O'Brien Alston

No. 97
- Position: Linebacker

Personal information
- Born: December 21, 1965 (age 60) New Haven, Connecticut, U.S.
- Listed height: 6 ft 6 in (1.98 m)
- Listed weight: 245 lb (111 kg)

Career information
- High school: Oxon Hill (MD)
- College: Maryland
- NFL draft: 1988: 10th round, 270th overall pick

Career history
- Indianapolis Colts (1988–1990); Los Angeles Raiders (1991)*;
- * Offseason and/or practice squad member only

Awards and highlights
- PFWA All-Rookie Team (1988);

Career NFL statistics
- Sacks: 4
- Stats at Pro Football Reference

= O'Brien Alston =

American football player (born 1965)

O'Brien Darwin Alston (born December 21, 1965) is an American former professional football player who was a linebacker in the National Football League (NFL). He played college football for the University of Maryland from 1984 to 1987. The Indianapolis Colts selected Alston in the 10th round of the 1988 NFL draft. He played for Indianapolis for two seasons.

==Early life==
Alston was born on December 21, 1965, in New Haven, Connecticut. He attended Oxon Hill High School in Oxon Hill, Maryland.

==College career==
Alston attended the University of Maryland, where he played on the football team from 1984 to 1987. In 1986, against Pittsburgh on a pivotal third-down play, Alston recovered a fumble which was originally ruled an incomplete pass. The play helped seal a 10-7 Maryland victory. During the 1987 season, he led the team with 14 tackles for loss for 52 yards.

==Professional career==
The Indianapolis Colts selected Alston in the 10th round of the 1988 NFL draft with the 270th overall pick. He played for two seasons with the Colts. In 1988, he saw action in 15 games and recorded three sacks. Against the Chicago Bears, Alston was moved to start at left outside linebacker in relief of Johnie Cooks. The Associated Press counted Alston among a number of rookies who "made big impacts" during the 1988 season.
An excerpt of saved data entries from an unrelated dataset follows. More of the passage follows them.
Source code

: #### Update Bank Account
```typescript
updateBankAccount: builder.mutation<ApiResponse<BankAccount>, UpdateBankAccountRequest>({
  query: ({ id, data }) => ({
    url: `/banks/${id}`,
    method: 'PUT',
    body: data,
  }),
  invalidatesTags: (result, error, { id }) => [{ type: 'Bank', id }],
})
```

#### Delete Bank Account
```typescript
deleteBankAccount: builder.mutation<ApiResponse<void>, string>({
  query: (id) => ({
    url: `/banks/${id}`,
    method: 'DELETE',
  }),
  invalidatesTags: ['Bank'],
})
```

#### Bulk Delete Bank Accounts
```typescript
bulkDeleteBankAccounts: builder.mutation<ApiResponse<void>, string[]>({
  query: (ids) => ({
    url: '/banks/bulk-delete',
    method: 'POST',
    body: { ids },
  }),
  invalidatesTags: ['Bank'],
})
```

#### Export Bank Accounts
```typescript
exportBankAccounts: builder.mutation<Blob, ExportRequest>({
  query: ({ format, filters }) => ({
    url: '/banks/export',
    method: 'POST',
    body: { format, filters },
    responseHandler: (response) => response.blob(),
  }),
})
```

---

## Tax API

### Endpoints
In 1989, he played in four games and recorded one sack. Against the New York Jets, opposing running back Freeman McNeil threw a low and hard block for Roger Vick, which seriously injured Alston's left knee. Sports Illustrated wrote that McNeil "was so overcome with remorse" he "committed a flagrant act of compassion, all but taking himself out of a game." McNeil played poorly for the remainder of the game, in which he missed two blocking assignments and lined up incorrectly on a critical third-down play. After the game, he apologized to the crutch-bound Alston "with tears in his eyes". Alston told McNeil, "These things happen." He suffered a hyperextended knee, and ended the season on the injured reserve. On October 31, 1989, Alston was hospitalized, but listed in "satisfactory condition" after an automobile accident. He was charged with drunk driving and public intoxication related to the accident.

In August 1990, he agreed to undisclosed contract terms with the Colts, but did not play another game in the NFL. In 1992, Alston was selected by the San Antonio Riders in the eighth round of the World League of American Football draft.

==Personal life==
He has three children - one son and two daughters. His daughters both played college sports. His youngest daughter college basketball and his oldest daughter attended Bowie State University, where she played on the volleyball team in 2009.